#### [WORK ORDER A]
In the memory stock article, by how much did SanDisk fall at midday on July 2?
#### [WORK ORDER B]
From the memory stock article, set down everything from "DRAM Slides as" down to "price the opposite." word for word.

#### [SOURCE PASSAGE]
*****
DRAM Slides as Memory's Scarcity Trade Turns Into a Glut Fear

The Roundhill Memory ETF fell another 7.86% to $61.09, but this leg down is not the profit-taking that hit the memory group on July 1. The catalyst was a shift in narrative: a Morningstar note warned that AI names could give back 20-30%, with memory the most exposed, as Samsung and SK Hynix capacity additions threaten to soften pricing just as AI capex is seen peaking. For six months DRAM's holdings ran on a scarcity story. Now the market is being asked to price the opposite.

DRAM Asset HubSnapshot Preserved Original Tweet
Publish-time Hyperliquid price chart for DRAM, showing a recorded -7.86% move over 18h.

Mover Brief

The Glut Fear Arrives

On July 2 the memory group led another leg lower, and this time the catalyst was a change in story rather than plain profit-taking. A Morningstar research note warned that a large slice of AI names could give back 20% to 30% before becoming buyable again, with memory flagged as the most exposed corner. The specific worry is concrete: announced capacity additions from Samsung and SK Hynix are expected to soften memory pricing as supply catches up with demand, while AI capital spending is seen peaking in 2026 and tapering after. That reframes the entire thesis DRAM's holdings have run on. Midday, SanDisk fell 11% to about $1,802, Seagate and Western Digital each dropped 7%, and Micron slid 4%, dragging the Roundhill Memory ETF down with them.
*****
[Saved entries]
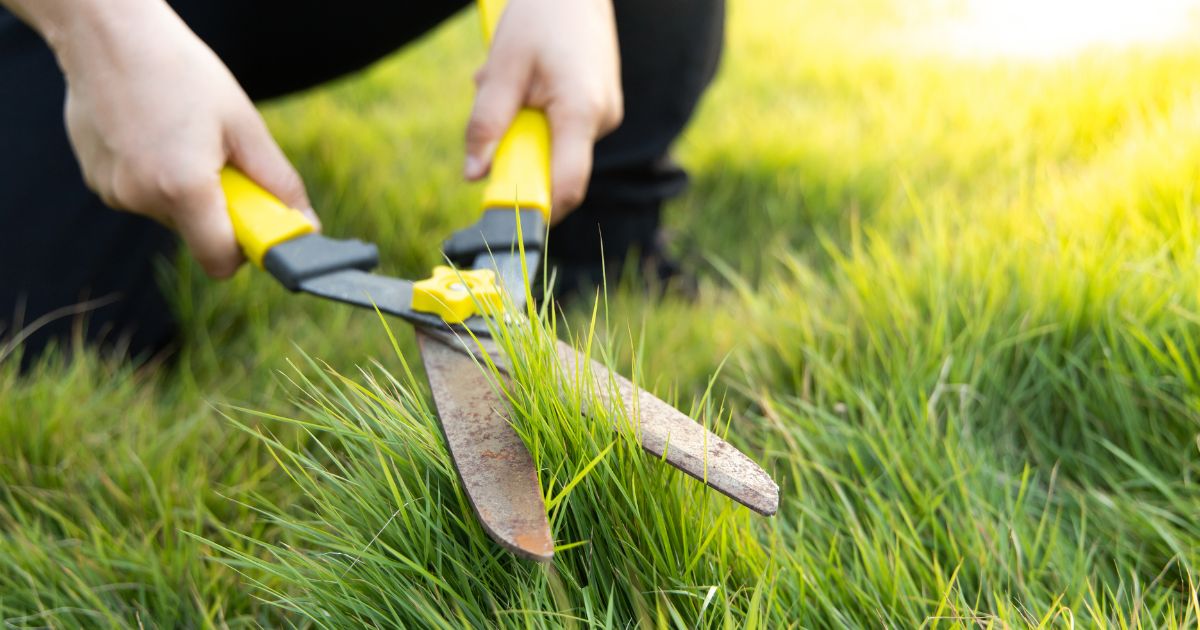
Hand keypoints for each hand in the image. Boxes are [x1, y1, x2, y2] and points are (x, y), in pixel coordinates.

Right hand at [49, 0, 315, 277]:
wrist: (108, 33)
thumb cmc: (181, 72)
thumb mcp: (244, 125)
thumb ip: (278, 182)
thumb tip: (307, 224)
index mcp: (184, 189)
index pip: (219, 260)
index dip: (243, 249)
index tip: (256, 225)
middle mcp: (142, 198)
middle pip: (195, 233)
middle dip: (216, 207)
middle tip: (219, 158)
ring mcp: (112, 190)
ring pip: (168, 211)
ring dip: (185, 187)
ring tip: (181, 134)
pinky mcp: (96, 178)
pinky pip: (140, 193)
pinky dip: (154, 174)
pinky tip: (151, 132)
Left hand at [463, 0, 622, 221]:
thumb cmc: (540, 18)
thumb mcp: (502, 69)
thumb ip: (486, 124)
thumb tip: (473, 174)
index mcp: (581, 113)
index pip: (566, 186)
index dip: (537, 208)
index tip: (505, 212)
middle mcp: (602, 120)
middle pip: (556, 169)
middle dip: (518, 153)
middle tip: (497, 109)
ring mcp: (606, 115)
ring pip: (556, 148)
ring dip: (525, 128)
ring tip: (514, 83)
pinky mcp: (601, 108)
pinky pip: (564, 131)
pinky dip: (540, 117)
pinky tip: (531, 82)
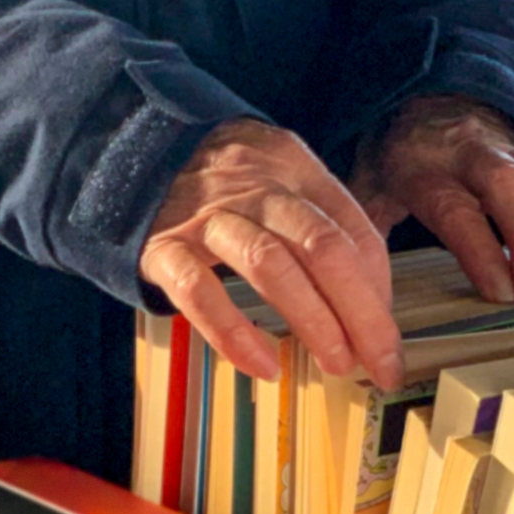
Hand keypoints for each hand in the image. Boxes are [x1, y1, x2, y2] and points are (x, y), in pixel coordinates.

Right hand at [142, 118, 401, 389]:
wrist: (125, 149)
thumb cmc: (219, 178)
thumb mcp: (274, 173)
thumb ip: (320, 219)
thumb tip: (372, 294)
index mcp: (290, 165)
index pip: (351, 227)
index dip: (379, 288)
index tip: (388, 337)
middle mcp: (253, 185)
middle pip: (322, 247)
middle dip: (362, 313)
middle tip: (380, 363)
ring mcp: (206, 215)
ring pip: (269, 264)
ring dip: (313, 320)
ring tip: (336, 363)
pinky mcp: (163, 246)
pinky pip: (200, 292)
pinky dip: (234, 332)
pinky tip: (262, 364)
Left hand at [352, 95, 513, 312]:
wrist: (424, 99)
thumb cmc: (396, 158)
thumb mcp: (364, 187)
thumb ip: (360, 232)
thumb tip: (353, 295)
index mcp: (425, 166)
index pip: (458, 208)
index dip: (482, 250)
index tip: (501, 291)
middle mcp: (473, 154)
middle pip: (512, 185)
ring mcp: (512, 152)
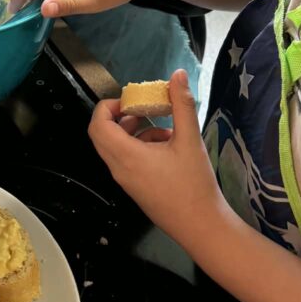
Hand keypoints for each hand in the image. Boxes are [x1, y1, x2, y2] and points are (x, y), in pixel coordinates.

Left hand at [89, 70, 224, 247]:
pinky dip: (139, 147)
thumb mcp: (190, 140)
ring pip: (115, 148)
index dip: (108, 106)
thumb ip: (182, 104)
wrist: (201, 227)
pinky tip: (168, 147)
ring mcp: (126, 180)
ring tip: (162, 128)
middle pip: (102, 135)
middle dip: (119, 116)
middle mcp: (119, 169)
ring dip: (133, 131)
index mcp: (127, 156)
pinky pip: (125, 160)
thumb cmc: (194, 184)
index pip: (98, 124)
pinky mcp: (135, 188)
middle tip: (143, 109)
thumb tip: (178, 74)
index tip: (132, 99)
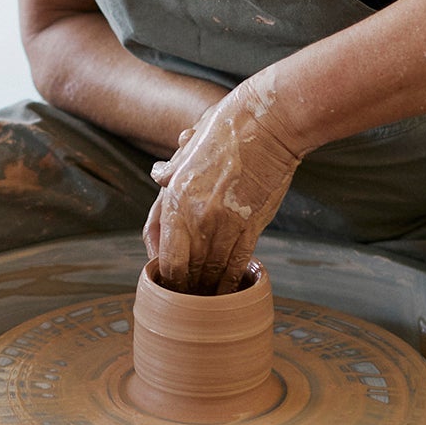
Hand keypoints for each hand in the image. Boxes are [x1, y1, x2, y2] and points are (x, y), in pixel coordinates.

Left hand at [144, 77, 300, 292]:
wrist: (268, 123)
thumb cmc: (227, 129)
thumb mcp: (189, 147)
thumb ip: (172, 169)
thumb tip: (157, 174)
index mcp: (174, 198)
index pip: (162, 251)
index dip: (163, 273)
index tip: (166, 282)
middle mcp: (196, 216)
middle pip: (185, 268)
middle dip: (184, 287)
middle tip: (185, 299)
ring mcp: (224, 223)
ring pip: (212, 270)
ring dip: (208, 288)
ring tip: (206, 301)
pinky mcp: (252, 224)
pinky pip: (237, 262)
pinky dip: (232, 278)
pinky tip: (230, 288)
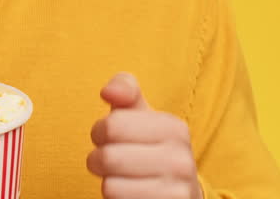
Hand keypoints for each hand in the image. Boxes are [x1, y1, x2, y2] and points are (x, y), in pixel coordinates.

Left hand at [86, 72, 201, 198]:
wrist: (177, 193)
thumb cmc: (148, 148)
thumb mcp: (140, 115)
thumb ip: (124, 90)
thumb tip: (108, 91)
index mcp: (174, 128)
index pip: (112, 125)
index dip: (100, 132)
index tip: (109, 137)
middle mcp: (181, 160)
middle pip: (108, 157)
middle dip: (98, 159)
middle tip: (109, 160)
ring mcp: (176, 191)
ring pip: (110, 186)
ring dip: (107, 182)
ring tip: (122, 178)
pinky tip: (131, 193)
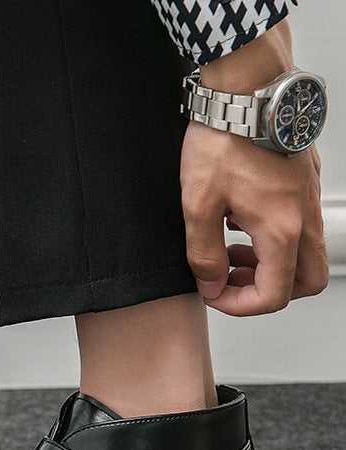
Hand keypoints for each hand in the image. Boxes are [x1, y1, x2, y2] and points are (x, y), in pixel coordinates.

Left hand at [180, 19, 327, 315]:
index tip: (212, 294)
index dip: (239, 305)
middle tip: (229, 278)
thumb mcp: (198, 206)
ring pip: (303, 254)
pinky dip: (270, 236)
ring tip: (228, 250)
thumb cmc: (224, 139)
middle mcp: (304, 216)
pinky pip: (297, 225)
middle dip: (265, 290)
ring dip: (266, 263)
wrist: (244, 88)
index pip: (275, 295)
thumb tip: (211, 285)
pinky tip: (237, 220)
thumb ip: (204, 255)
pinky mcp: (301, 183)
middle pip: (305, 281)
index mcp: (282, 229)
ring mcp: (306, 198)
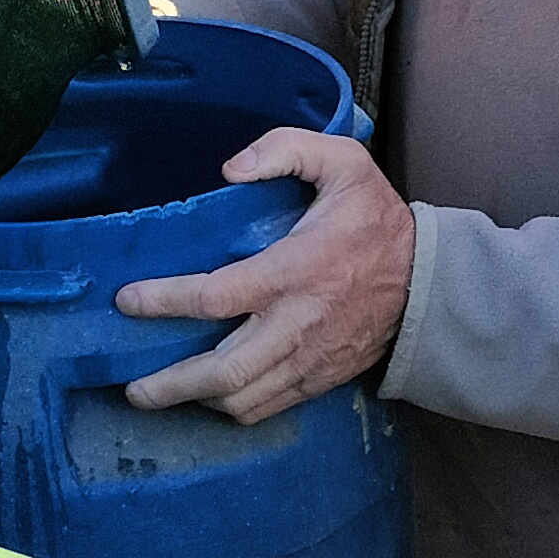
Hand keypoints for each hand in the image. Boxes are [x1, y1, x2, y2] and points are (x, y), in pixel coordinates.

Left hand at [114, 129, 415, 422]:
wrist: (432, 282)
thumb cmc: (376, 220)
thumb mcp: (343, 161)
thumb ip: (285, 149)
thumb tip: (231, 169)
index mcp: (296, 269)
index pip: (217, 295)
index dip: (164, 301)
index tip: (127, 300)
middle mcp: (298, 323)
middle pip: (223, 371)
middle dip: (170, 385)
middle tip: (132, 388)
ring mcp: (310, 359)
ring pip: (242, 399)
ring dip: (195, 401)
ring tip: (159, 393)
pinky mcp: (320, 379)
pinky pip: (267, 407)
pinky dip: (232, 408)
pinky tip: (208, 395)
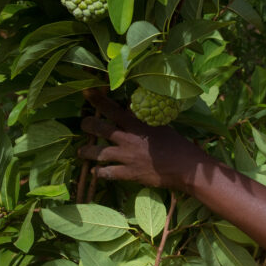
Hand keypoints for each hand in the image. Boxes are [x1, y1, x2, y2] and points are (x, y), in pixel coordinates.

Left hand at [78, 89, 207, 189]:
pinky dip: (99, 172)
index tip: (86, 91)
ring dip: (86, 151)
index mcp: (137, 125)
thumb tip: (131, 109)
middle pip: (99, 129)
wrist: (185, 168)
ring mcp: (126, 157)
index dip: (98, 100)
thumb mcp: (161, 126)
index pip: (112, 109)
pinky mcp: (129, 174)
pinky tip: (95, 172)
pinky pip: (107, 173)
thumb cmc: (177, 145)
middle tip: (84, 124)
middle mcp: (127, 139)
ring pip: (98, 153)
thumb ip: (144, 119)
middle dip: (87, 125)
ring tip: (81, 151)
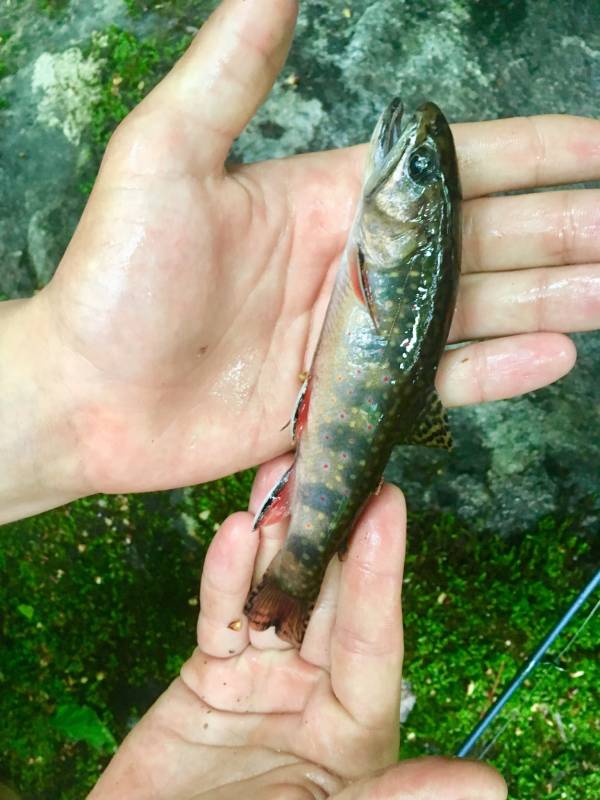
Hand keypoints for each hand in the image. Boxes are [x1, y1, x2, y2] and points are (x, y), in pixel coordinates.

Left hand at [3, 0, 599, 519]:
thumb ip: (232, 73)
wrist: (90, 395)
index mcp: (331, 198)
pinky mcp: (348, 399)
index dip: (538, 154)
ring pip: (477, 311)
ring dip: (554, 300)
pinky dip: (496, 371)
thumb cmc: (116, 279)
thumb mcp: (166, 157)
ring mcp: (358, 336)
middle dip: (569, 232)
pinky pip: (437, 383)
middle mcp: (358, 264)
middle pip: (488, 240)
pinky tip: (551, 357)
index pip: (458, 167)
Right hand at [88, 460, 505, 799]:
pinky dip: (224, 576)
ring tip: (281, 472)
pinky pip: (220, 616)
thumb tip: (491, 784)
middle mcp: (316, 692)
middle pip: (327, 600)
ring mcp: (262, 678)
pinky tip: (235, 532)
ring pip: (274, 592)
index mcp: (357, 730)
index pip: (375, 641)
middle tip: (332, 459)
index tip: (388, 503)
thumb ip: (396, 799)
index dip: (381, 573)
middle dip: (328, 531)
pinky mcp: (209, 674)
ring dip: (277, 534)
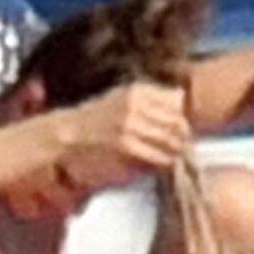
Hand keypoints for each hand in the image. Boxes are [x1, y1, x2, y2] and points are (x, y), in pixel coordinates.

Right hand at [62, 81, 191, 175]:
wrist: (69, 134)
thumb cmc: (95, 119)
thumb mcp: (121, 97)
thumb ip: (150, 97)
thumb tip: (181, 98)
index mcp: (135, 90)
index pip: (175, 100)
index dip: (181, 115)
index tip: (182, 126)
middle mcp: (135, 104)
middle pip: (176, 120)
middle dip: (184, 135)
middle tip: (184, 144)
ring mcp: (130, 125)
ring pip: (170, 138)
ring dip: (177, 149)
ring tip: (177, 155)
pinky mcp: (126, 145)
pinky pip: (157, 154)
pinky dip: (165, 160)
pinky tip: (163, 163)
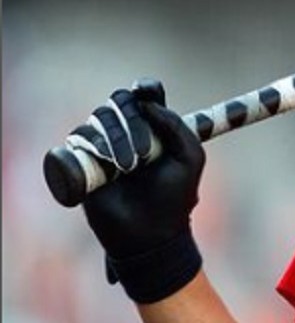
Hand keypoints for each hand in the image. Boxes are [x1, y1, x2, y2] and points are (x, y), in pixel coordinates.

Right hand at [74, 79, 206, 303]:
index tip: (144, 91)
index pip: (146, 96)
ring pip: (100, 118)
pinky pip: (78, 139)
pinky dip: (91, 145)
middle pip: (121, 102)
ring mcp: (104, 146)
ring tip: (129, 167)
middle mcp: (128, 132)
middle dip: (133, 121)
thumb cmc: (174, 196)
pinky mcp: (83, 163)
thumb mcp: (189, 157)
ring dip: (116, 138)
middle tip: (145, 153)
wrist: (149, 233)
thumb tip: (147, 102)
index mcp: (155, 127)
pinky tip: (108, 164)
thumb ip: (175, 125)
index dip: (145, 89)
*****
#### [ANSWER A]
SanDisk fell 11%, to about $1,802.

#### [ANSWER B]
DRAM Slides as Memory's Scarcity Trade Turns Into a Glut Fear

The Roundhill Memory ETF fell another 7.86% to $61.09, but this leg down is not the profit-taking that hit the memory group on July 1. The catalyst was a shift in narrative: a Morningstar note warned that AI names could give back 20-30%, with memory the most exposed, as Samsung and SK Hynix capacity additions threaten to soften pricing just as AI capex is seen peaking. For six months DRAM's holdings ran on a scarcity story. Now the market is being asked to price the opposite.